Выползи из этой шкуры, хоть с кровью, но выползи. Иначе тоской измаешься. Не дай бог она врастет в тебя корнями, тоска-то.
– Да как же – забудь… Я вон глаза закрою и Отю вижу… Жалко так его…
– А ты не жалей! Ты что его, на голодный остров свезла и волкам на съедение бросила? Ты ж его к сродственникам свезла, не к кому-нибудь! Они люди не бедные, без куска хлеба его не оставят! Ничего, и без тебя вырастят. Другая нянька, дай бог, тоже добрая ему попадется. А нет – так крепче будет. А тебе нельзя в тоску впадать, Танюха, ой нельзя. Лучше на хорошее надейся, а тоской своей ты дитю и вовсе уж не поможешь…

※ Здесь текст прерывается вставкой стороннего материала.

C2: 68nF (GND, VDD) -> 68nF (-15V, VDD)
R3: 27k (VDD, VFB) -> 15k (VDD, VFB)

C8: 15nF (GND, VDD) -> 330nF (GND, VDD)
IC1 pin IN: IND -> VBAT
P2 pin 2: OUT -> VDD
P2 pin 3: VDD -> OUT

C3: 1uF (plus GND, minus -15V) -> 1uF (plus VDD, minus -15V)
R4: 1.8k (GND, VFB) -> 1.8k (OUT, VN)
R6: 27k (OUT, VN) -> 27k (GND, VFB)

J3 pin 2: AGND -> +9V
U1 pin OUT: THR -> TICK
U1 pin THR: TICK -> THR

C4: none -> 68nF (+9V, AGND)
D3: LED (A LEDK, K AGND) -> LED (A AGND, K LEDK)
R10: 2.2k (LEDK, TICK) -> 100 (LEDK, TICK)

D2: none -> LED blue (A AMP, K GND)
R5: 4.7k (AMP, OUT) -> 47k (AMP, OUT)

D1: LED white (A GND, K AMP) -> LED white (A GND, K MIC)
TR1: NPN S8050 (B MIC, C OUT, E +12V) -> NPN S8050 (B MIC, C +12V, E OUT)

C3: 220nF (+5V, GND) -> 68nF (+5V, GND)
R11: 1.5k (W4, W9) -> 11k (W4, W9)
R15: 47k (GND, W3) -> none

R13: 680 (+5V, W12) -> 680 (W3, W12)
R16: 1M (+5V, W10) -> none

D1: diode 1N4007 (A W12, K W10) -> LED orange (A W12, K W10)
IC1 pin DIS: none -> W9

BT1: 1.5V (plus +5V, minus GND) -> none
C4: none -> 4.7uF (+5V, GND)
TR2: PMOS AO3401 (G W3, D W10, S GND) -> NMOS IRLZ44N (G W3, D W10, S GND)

Таня вздохнула тягуче, утерла ладошками влажное от непросохших еще слез лицо, улыбнулась грустно. Потом подняла на бабку глаза, проговорила тихо:
– Ладно, бабушка, я постараюсь. Правда постараюсь. Ты мне пирог с капустой сейчас испеки, ладно? Так по пирогу соскучилась…
– Ой, да это ж я мигом! Сейчас прямо и приставлю, у меня и тесто взошло, наверное! Ты пока умойся с дороги, переоденься. Ой, а шуба-то на тебе, гляжу, другая совсем…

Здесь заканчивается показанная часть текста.